• What is required
Print, unchanged, the lines in the items below, starting with the line that contains "titlu de prezentare" and continuing through the line that contains "Regulamentul campaniei". Include both of those lines.

• Records shown
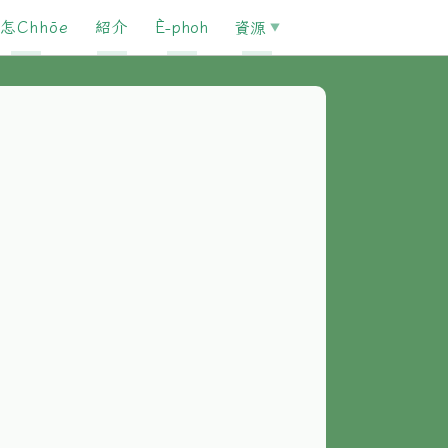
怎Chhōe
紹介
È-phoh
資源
...
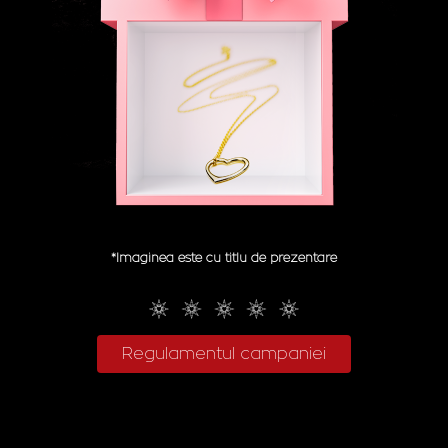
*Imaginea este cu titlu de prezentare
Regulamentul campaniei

• Exercise result
*Imaginea este cu titlu de prezentare
Regulamentul campaniei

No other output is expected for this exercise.